[h1]Scrub tech may have exposed thousands to hepatitis[/h1]
Thu Jul 2, 11:58 pm ET
DENVER – A former surgery technician may have exposed thousands of Colorado patients to hepatitis when she swapped her own dirty syringes for ones filled with a powerful narcotic, federal authorities said Thursday.
Kristen Diane Parker faces criminal charges for allegedly making the swaps while working at Audubon Ambulatory Surgery Center in Colorado Springs and Rose Medical Center in Denver.
Authorities say Parker admitted to changing out syringes containing a saline solution with ones filled with the painkiller Fentanyl. Parker injected herself with the drug, according to a complaint filed Thursday in U.S. District Court in Denver.
An affidavit by Mary F. LaFrance, an investigator for the U.S. Food and Drug Administration, says at least nine surgery patients at Rose have tested positive for hepatitis C, which is incurable. About 6,000 patients are being advised they may have been exposed and need to be tested.

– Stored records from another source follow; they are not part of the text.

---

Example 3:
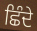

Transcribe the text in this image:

ਛਿੰਦੇ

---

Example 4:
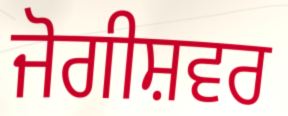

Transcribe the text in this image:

ਜੋਗੀਸ਼ਵਰ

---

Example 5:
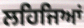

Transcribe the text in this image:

ਲਹਿਜਿਆਂ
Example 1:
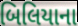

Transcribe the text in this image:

બિલિયાના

Hepatitis C is a blood-borne disease that can cause serious liver problems, including cirrhosis or liver cancer. The illness is treatable, but there is no cure. Symptoms can include nausea, diarrhea, fatigue, pain and jaundice. Rose Medical Center officials told a news conference Thursday night they were working with the Colorado Department of Public Health and Environment to determine whether Parker was the source of the virus. It could not be determined Thursday night whether Parker had an attorney.

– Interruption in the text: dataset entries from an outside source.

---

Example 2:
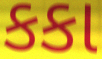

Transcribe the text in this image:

કકા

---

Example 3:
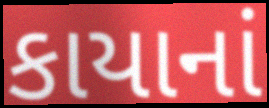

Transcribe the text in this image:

કાયાનાં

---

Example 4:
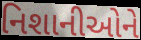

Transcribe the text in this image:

નિશાનીઓને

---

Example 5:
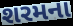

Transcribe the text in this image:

શરમના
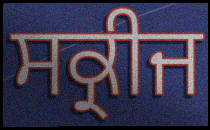
ਸਕ੍ਰੀਜ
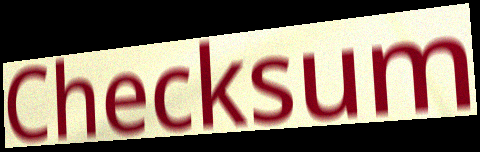
Checksum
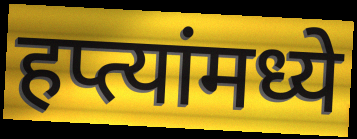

Parker worked at Rose from Oct. 21, 2008, until April. Hospital officials say she was suspended April 13, before they learned of the cases, and then fired. She had failed a drug test by testing positive for Fentanyl.
Parker went to work for the Audubon surgery center shortly after being fired. She worked there from May 4 until Monday, Dr. J. Michael Hall, Audubon's medical director, told The Gazette in Colorado Springs.
If convicted of tampering with a consumer product and other charges, she faces up to 10 years in prison and a maximum $250,000 fine on the most serious charge of tampering.